#### Extracted records:
◆ ◆ ◆ ◆

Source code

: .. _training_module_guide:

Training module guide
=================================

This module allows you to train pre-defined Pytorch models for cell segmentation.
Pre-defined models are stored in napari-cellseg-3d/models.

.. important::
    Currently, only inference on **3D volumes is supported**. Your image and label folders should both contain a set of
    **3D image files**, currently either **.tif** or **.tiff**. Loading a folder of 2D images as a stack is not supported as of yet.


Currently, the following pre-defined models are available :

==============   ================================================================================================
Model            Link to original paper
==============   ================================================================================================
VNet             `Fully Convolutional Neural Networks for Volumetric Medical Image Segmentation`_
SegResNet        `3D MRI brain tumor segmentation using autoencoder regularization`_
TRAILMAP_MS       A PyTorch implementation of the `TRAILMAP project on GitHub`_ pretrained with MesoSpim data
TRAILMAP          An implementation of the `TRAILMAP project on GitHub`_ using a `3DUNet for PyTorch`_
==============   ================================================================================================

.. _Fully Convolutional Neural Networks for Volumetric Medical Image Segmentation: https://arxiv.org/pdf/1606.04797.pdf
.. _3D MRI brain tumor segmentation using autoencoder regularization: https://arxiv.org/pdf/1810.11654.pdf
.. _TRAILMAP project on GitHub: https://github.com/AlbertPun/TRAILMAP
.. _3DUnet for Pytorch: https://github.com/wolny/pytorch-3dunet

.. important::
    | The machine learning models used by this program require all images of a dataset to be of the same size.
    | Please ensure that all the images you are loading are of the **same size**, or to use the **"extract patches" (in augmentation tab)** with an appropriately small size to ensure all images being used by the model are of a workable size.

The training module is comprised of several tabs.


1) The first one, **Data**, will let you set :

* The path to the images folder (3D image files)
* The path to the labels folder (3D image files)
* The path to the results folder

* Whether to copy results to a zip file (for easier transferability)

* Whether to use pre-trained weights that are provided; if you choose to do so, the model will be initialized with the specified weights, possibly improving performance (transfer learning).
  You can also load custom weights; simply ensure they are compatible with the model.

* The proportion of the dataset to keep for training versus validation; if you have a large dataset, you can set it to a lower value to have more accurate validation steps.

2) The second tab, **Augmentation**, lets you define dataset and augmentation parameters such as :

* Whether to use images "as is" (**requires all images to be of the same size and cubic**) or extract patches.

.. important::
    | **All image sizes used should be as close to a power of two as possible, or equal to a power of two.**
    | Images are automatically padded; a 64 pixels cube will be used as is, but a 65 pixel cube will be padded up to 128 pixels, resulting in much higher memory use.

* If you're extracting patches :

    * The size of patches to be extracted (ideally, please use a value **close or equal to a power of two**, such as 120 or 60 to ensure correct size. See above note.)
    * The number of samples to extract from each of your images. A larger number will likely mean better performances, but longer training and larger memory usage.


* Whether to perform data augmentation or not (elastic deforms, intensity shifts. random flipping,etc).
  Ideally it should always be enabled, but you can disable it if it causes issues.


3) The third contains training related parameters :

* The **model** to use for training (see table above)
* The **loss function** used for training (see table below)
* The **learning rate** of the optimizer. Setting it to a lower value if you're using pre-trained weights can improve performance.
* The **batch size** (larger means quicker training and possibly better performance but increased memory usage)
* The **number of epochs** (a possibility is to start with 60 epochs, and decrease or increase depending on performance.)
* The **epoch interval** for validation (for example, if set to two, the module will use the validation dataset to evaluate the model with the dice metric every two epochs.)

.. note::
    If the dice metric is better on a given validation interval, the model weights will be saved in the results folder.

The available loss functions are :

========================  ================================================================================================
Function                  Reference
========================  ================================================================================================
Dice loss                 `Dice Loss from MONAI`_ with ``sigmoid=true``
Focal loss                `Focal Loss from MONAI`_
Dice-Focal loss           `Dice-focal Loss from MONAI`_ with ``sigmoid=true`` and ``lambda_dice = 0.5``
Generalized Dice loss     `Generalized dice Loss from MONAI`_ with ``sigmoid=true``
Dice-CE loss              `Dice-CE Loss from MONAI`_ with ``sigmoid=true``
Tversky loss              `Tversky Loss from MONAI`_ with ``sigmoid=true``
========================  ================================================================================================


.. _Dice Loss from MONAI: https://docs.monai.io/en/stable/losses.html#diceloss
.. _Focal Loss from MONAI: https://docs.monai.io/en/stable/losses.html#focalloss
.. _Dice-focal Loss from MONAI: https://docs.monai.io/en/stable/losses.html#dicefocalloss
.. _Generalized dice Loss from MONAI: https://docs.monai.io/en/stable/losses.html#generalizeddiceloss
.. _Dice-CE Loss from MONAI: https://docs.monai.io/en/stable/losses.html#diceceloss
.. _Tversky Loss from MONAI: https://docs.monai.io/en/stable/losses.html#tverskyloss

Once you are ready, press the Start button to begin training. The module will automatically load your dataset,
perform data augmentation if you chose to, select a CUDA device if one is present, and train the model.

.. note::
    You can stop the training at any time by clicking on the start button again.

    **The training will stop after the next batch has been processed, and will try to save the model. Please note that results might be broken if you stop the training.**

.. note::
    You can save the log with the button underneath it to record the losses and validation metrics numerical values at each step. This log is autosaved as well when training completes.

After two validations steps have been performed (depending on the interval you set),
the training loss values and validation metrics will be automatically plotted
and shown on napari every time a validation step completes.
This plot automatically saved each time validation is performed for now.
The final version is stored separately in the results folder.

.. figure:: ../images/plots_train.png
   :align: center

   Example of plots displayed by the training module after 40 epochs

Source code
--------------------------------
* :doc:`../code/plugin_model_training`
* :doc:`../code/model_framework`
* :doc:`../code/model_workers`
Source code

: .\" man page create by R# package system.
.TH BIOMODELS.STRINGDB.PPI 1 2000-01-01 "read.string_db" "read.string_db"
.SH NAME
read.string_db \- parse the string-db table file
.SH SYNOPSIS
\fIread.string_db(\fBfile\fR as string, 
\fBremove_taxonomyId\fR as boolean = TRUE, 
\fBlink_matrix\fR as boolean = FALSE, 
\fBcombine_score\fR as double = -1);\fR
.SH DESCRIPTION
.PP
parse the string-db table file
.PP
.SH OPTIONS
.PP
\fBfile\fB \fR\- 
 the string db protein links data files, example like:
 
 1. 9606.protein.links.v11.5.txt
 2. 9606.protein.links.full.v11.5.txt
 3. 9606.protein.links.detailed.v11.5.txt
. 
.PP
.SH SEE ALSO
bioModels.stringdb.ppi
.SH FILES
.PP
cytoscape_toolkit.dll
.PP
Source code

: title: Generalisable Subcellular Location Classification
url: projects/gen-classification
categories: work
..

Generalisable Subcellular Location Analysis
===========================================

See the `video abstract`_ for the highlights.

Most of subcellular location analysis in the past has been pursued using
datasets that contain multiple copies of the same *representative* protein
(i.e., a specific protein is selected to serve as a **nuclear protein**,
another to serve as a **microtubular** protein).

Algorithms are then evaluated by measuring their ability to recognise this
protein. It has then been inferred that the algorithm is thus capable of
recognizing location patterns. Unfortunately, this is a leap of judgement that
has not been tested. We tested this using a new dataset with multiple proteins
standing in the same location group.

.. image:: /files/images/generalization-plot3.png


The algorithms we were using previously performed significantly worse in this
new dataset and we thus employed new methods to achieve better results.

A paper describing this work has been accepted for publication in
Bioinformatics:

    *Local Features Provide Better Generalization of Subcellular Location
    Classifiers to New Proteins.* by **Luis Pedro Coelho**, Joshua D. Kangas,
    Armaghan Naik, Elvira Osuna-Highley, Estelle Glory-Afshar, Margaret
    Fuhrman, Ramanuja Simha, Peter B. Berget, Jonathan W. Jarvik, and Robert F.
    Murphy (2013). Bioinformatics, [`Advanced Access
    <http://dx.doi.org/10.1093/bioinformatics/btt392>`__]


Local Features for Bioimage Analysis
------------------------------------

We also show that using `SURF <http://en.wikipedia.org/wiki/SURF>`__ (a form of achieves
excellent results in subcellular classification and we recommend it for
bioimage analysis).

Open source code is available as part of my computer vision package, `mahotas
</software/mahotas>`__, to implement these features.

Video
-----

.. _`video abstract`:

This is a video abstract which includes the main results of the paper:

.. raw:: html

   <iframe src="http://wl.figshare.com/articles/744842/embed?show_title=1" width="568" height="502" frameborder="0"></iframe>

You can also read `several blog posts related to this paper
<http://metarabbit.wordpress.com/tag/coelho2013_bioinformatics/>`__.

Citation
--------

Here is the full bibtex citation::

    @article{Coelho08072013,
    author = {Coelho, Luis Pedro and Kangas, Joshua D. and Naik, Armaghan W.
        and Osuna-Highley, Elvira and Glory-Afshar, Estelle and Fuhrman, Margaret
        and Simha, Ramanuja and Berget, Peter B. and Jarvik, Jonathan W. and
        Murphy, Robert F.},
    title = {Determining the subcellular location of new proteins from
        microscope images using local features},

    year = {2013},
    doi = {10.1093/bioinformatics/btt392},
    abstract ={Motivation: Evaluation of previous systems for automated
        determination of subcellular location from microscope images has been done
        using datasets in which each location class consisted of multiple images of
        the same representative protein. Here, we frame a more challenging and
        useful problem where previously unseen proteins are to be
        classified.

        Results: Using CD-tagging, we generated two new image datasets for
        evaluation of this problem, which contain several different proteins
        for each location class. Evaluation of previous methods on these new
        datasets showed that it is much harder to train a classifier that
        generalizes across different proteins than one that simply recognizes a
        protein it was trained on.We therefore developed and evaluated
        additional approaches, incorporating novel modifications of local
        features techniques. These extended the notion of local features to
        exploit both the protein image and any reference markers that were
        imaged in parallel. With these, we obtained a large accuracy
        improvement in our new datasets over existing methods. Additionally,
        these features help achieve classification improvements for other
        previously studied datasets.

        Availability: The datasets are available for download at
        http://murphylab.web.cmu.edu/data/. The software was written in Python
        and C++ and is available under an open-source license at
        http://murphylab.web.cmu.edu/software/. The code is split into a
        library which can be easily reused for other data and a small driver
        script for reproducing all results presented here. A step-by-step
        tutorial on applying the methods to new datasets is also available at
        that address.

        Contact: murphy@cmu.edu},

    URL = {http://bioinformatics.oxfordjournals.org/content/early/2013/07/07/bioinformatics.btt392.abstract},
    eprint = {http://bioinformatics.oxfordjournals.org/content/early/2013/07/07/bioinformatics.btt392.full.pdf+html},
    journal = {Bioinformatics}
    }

◆ ◆ ◆ ◆

#### Activity:
Wherever the string "automatically" is found in the entries, copy the line it sits in.

#### Task solution:
    | Images are automatically padded; a 64 pixels cube will be used as is, but a 65 pixel cube will be padded up to 128 pixels, resulting in much higher memory use.
Once you are ready, press the Start button to begin training. The module will automatically load your dataset,
the training loss values and validation metrics will be automatically plotted
This plot automatically saved each time validation is performed for now.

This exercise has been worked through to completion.